Source material:

--------------------------------

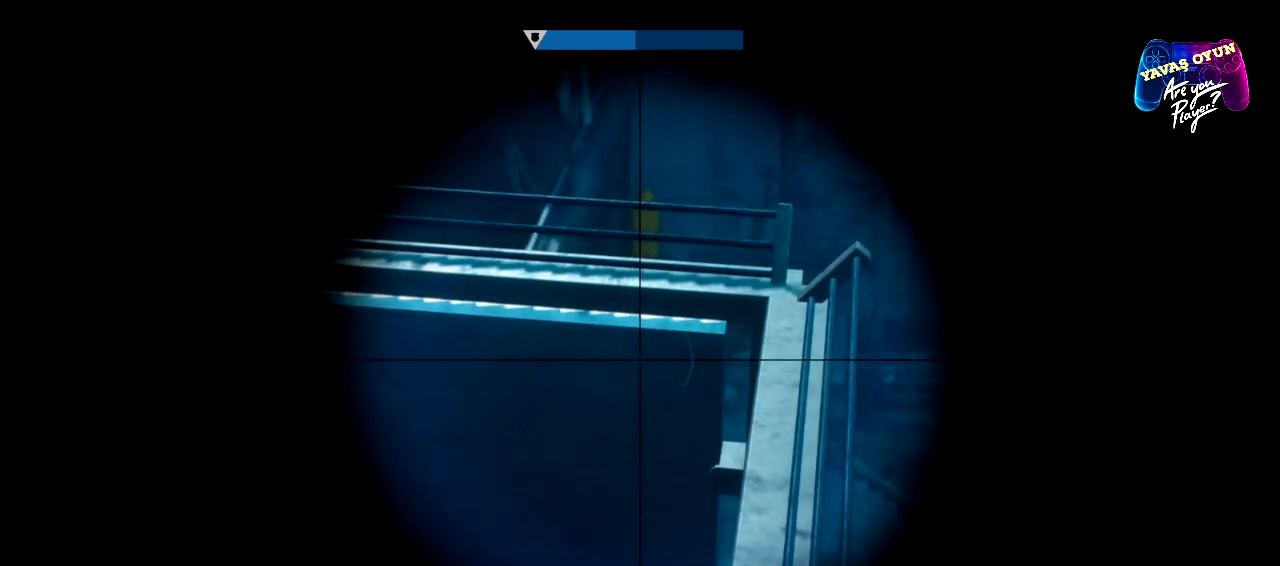
{"buttons": [], "left_stick": "center", "right_stick": "right", "events": [[83, "L2", "up"], [317, "right_stick", "right"]]}
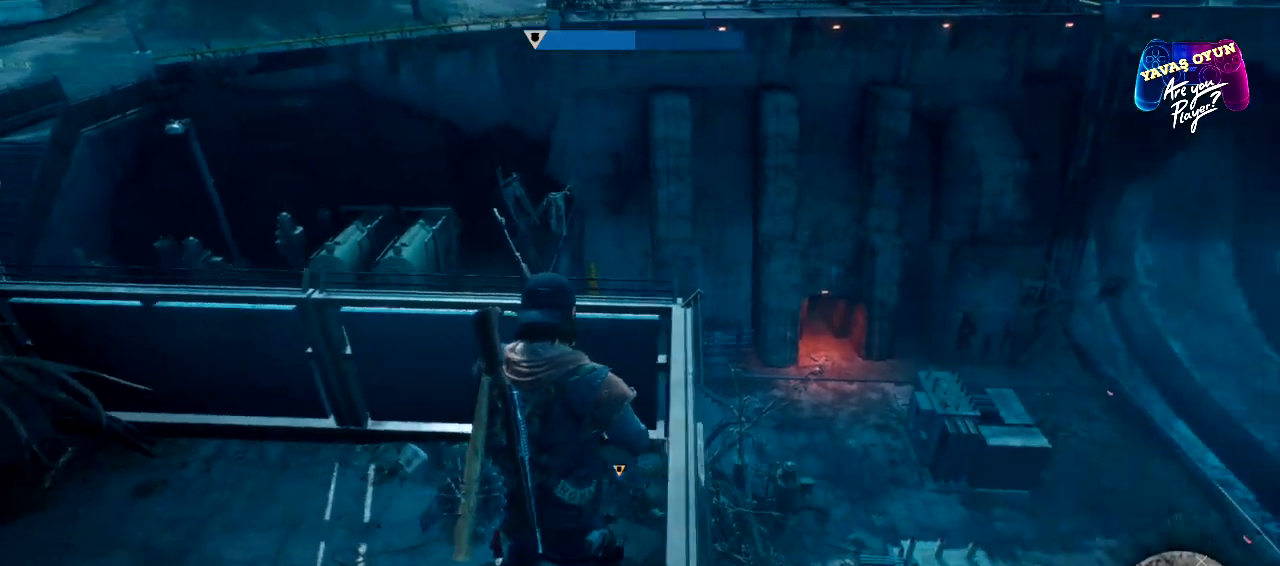
{"buttons": [], "left_stick": "down-left", "right_stick": "center", "events": [[117, "left_stick", "down-left"], [317, "right_stick", "center"]]}
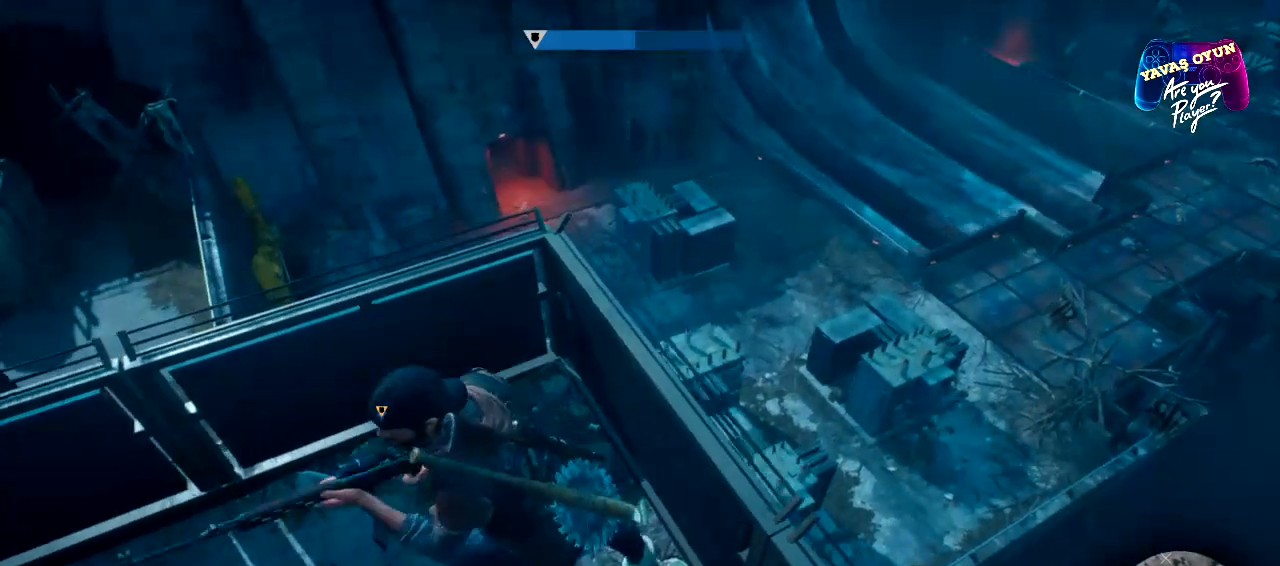
{"buttons": [], "left_stick": "up-left", "right_stick": "left", "events": [[183, "left_stick", "left"], [300, "right_stick", "left"], [317, "left_stick", "up-left"]]}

--------------------------------

Problem:
Repeat the data word for word. Images are not part of the copy.

Written solution:
{"buttons": [], "left_stick": "center", "right_stick": "right", "events": [[83, "L2", "up"], [317, "right_stick", "right"]]}
{"buttons": [], "left_stick": "down-left", "right_stick": "center", "events": [[117, "left_stick", "down-left"], [317, "right_stick", "center"]]}
{"buttons": [], "left_stick": "up-left", "right_stick": "left", "events": [[183, "left_stick", "left"], [300, "right_stick", "left"], [317, "left_stick", "up-left"]]}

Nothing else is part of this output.